| Required action |
Your answer must be an exact copy of the records, minus any pictures.

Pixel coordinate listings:
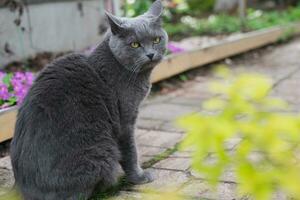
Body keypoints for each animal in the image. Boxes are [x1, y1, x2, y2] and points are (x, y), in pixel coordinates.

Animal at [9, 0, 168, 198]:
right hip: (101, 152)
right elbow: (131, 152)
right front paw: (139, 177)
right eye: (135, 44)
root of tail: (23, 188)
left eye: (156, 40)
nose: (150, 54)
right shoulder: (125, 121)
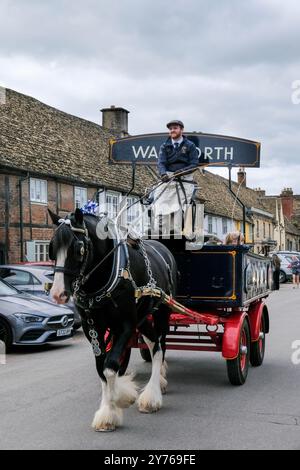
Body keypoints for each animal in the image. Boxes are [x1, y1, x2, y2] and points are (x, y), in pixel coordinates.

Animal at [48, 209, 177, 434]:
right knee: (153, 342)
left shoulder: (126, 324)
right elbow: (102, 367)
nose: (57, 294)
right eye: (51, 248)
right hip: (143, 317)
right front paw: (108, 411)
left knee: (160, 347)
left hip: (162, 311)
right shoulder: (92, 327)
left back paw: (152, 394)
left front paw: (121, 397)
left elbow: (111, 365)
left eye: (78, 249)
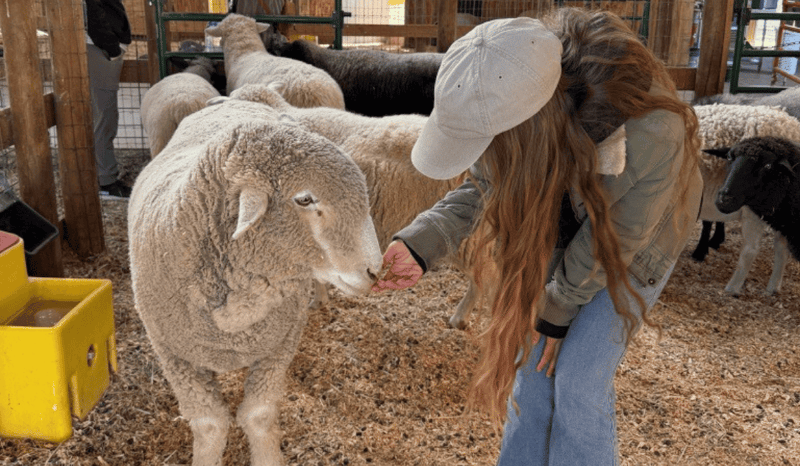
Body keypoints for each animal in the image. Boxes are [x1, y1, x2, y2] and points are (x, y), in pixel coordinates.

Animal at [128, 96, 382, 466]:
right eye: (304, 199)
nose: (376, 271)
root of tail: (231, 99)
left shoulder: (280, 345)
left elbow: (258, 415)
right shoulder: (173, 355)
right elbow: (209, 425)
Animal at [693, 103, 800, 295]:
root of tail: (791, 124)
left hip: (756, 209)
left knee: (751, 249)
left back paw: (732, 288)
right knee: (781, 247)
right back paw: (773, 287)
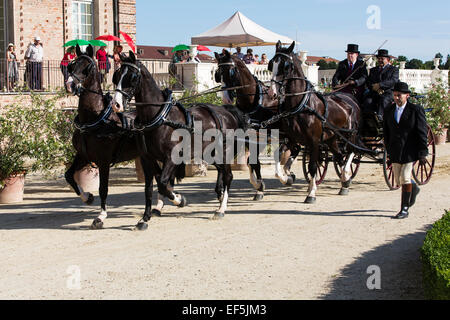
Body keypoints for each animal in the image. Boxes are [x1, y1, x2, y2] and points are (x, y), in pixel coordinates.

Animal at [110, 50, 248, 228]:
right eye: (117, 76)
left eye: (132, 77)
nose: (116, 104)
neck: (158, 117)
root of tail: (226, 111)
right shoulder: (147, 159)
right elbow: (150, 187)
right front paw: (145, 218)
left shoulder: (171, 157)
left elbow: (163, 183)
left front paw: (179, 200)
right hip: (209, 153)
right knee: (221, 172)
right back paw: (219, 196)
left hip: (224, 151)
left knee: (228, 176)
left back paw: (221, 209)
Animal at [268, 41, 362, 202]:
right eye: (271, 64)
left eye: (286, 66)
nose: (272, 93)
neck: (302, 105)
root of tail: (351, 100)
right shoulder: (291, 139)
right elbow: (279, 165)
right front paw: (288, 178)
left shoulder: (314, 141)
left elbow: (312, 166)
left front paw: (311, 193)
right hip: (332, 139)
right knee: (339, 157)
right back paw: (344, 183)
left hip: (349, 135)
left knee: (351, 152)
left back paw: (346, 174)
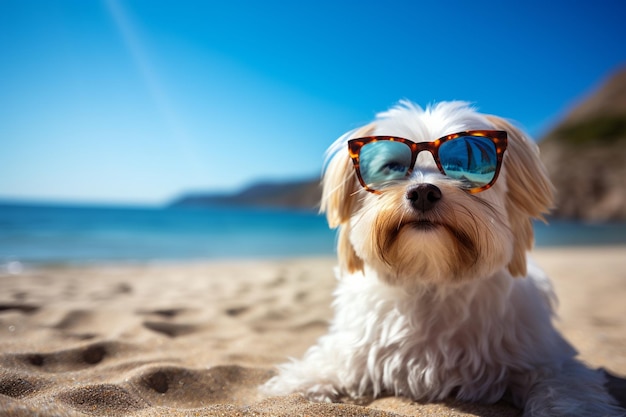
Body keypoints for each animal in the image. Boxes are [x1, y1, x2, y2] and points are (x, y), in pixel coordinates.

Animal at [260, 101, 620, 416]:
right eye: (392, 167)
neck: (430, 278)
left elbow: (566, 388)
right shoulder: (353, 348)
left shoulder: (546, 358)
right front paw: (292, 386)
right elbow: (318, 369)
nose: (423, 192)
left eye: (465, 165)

| Response to this exercise |
Body keypoints for each animal in the image. Boxes are [x1, y1, x2, y2] and points are (x, y), in pixel coordinates.

Animal at [9, 0, 168, 198]:
right hip: (101, 152)
right elbow: (131, 152)
right front paw: (139, 177)
right eye: (135, 44)
root of tail: (23, 188)
left eye: (156, 40)
nose: (150, 54)
right shoulder: (125, 121)
Body keypoints for each animal in the image. Boxes are [x1, y1, x2, y2] and points are (x, y), in pixel coordinates.

Animal at [48, 209, 177, 434]:
right knee: (153, 342)
left shoulder: (126, 324)
right elbow: (102, 367)
nose: (57, 294)
right eye: (51, 248)
right hip: (143, 317)
right front paw: (108, 411)
left knee: (160, 347)
left hip: (162, 311)
right shoulder: (92, 327)
left back paw: (152, 394)
left front paw: (121, 397)
left elbow: (111, 365)
left eye: (78, 249)
Body keypoints for each animal in the image. Boxes are [x1, y1, x2, y2] and points are (x, y), in pixel coordinates.

Animal at [128, 96, 382, 466]:
right eye: (304, 199)
nose: (376, 271)
root of tail: (231, 99)
left shoulder: (280, 345)
left elbow: (258, 415)
right shoulder: (173, 355)
right elbow: (209, 425)
Animal at [693, 103, 800, 295]:
root of tail: (791, 124)
left hip: (756, 209)
left knee: (751, 249)
left back paw: (732, 288)
right knee: (781, 247)
right back paw: (773, 287)
Body keypoints for each animal in the image. Boxes are [x1, y1, x2, y2] and points are (x, y), in pixel coordinates.

Animal at [110, 50, 248, 228]:
right eye: (117, 76)
left eye: (132, 77)
nose: (116, 104)
neck: (158, 117)
root of tail: (226, 111)
right shoulder: (147, 159)
right elbow: (150, 187)
right front paw: (145, 218)
left shoulder: (171, 157)
left elbow: (163, 183)
left front paw: (179, 200)
right hip: (209, 153)
right knee: (221, 172)
right back paw: (219, 196)
left hip: (224, 151)
left knee: (228, 176)
left back paw: (221, 209)
Animal at [268, 41, 362, 202]:
right eye: (271, 64)
left eye: (286, 66)
nose: (272, 93)
neck: (302, 105)
root of tail: (351, 100)
right shoulder: (291, 139)
right elbow: (279, 165)
right front paw: (288, 178)
left shoulder: (314, 141)
left elbow: (312, 166)
left front paw: (311, 193)
right hip: (332, 139)
right knee: (339, 157)
right back paw: (344, 183)
left hip: (349, 135)
left knee: (351, 152)
left back paw: (346, 174)
Body keypoints for each animal in the image. Boxes are [x1, y1, x2, y2] and points are (x, y), in pixel coordinates.

Animal at [260, 101, 620, 416]:
right eye: (392, 167)
neck: (430, 278)
left elbow: (566, 388)
right shoulder: (353, 348)
left shoulder: (546, 358)
right front paw: (292, 386)
right elbow: (318, 369)
nose: (423, 192)
left eye: (465, 165)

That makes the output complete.